En 2016, le site Soranet, qui comptait près d’un million d’utilisateurs et diffusait des vidéos de molka, a été fermé. La cofondatrice du site a été arrêtée en 2018 et condamnée en 2019 à quatre ans de prison et une amende d’un million d’euros. Mais ces actions restent insuffisantes face à l’ampleur du problème.
Une lutte pour la dignité
Si la répression légale est un premier pas, le véritable enjeu est de changer les mentalités. Le molka est le symptôme d’une société qui objectifie encore le corps féminin. Dans une culture où le consentement est trop souvent ignoré, il ne suffit pas de punir les coupables : il faut éduquer dès le plus jeune âge au respect du corps et de l’intimité d’autrui. Les militantes réclament ainsi une refonte du système éducatif :
- Enseigner le consentement et le respect dès l’école primaire.
- Sensibiliser à l’impact des violences numériques.
- Encourager une culture du respect mutuel dans les relations homme-femme.

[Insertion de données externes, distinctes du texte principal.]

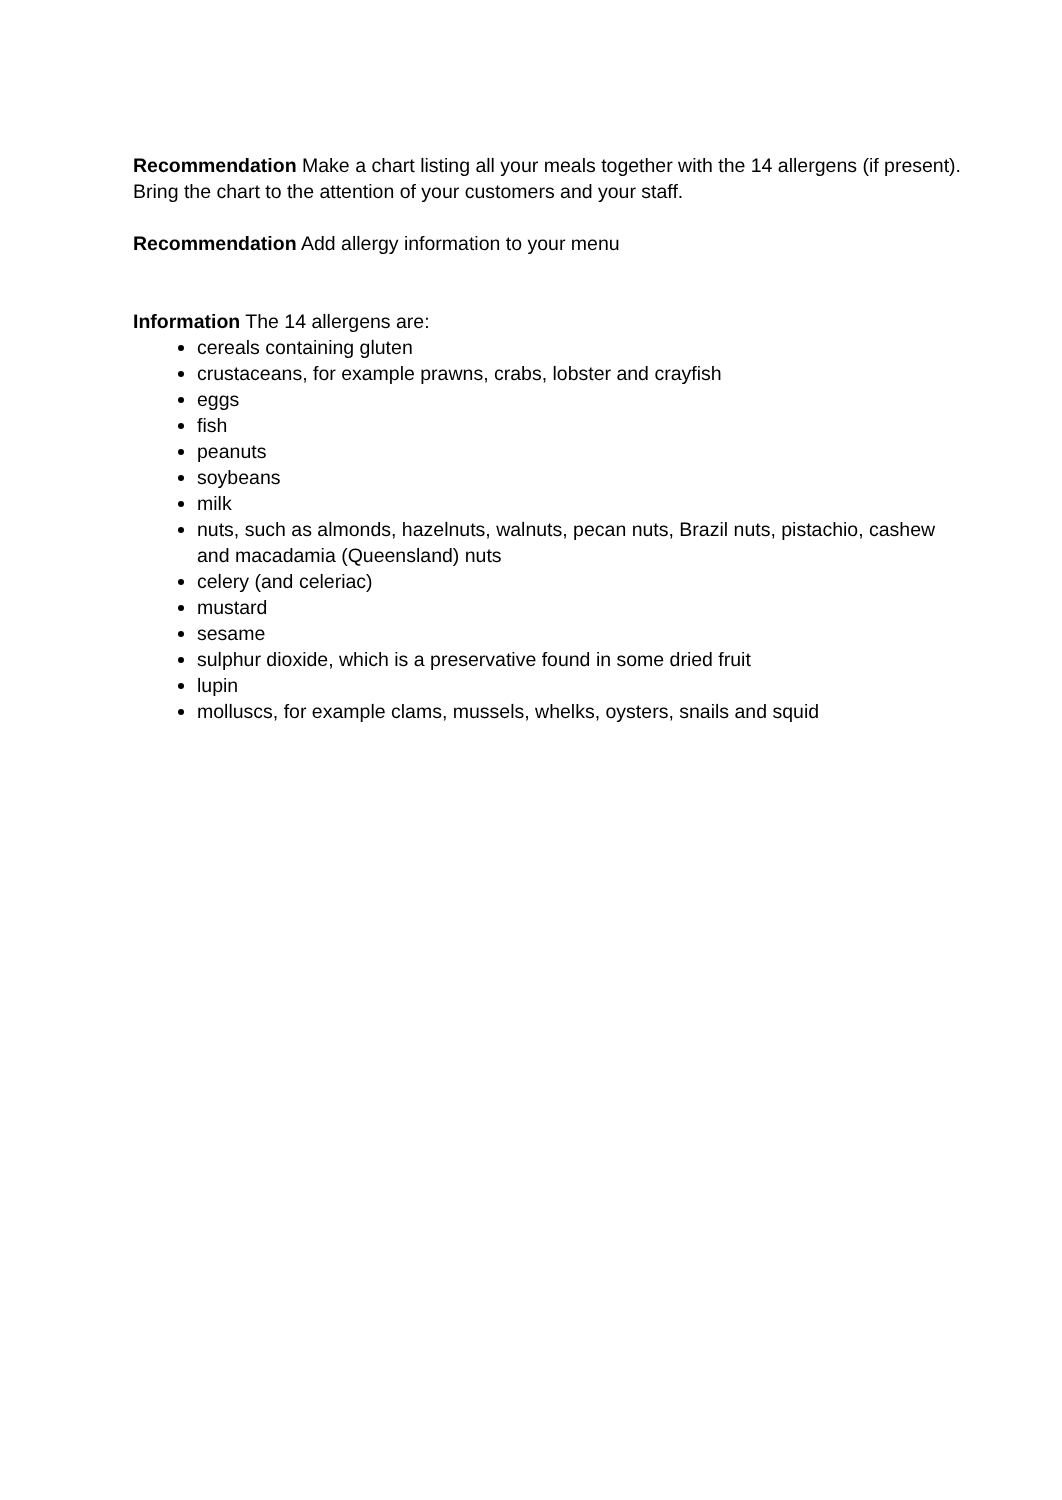Recommendation Make a chart listing all your meals together with the 14 allergens (if present). Bring the chart to the attention of your customers and your staff.
Recommendation Add allergy information to your menu
Information The 14 allergens are:
cereals containing gluten
crustaceans, for example prawns, crabs, lobster and crayfish
eggs
fish
peanuts
soybeans
milk
nuts, such as almonds, hazelnuts, walnuts, pecan nuts, Brazil nuts, pistachio, cashew and macadamia (Queensland) nuts
celery (and celeriac)
mustard
sesame
sulphur dioxide, which is a preservative found in some dried fruit
lupin
molluscs, for example clams, mussels, whelks, oysters, snails and squid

Le molka n’est pas une simple « déviance » ou une « erreur de jeunesse ». C’est une forme de violence sexuelle numérique qui déshumanise les victimes et les prive de leur droit fondamental à la sécurité et à la dignité. En dénonçant ce fléau, les Sud-Coréennes montrent la voie. Leur combat, courageux et nécessaire, dépasse les frontières. À l’ère des smartphones et des réseaux sociaux, cette lutte pour l’intégrité numérique et physique est universelle. Le corps des femmes n’est pas un bien public, et leur droit à la vie privée ne devrait jamais être compromis.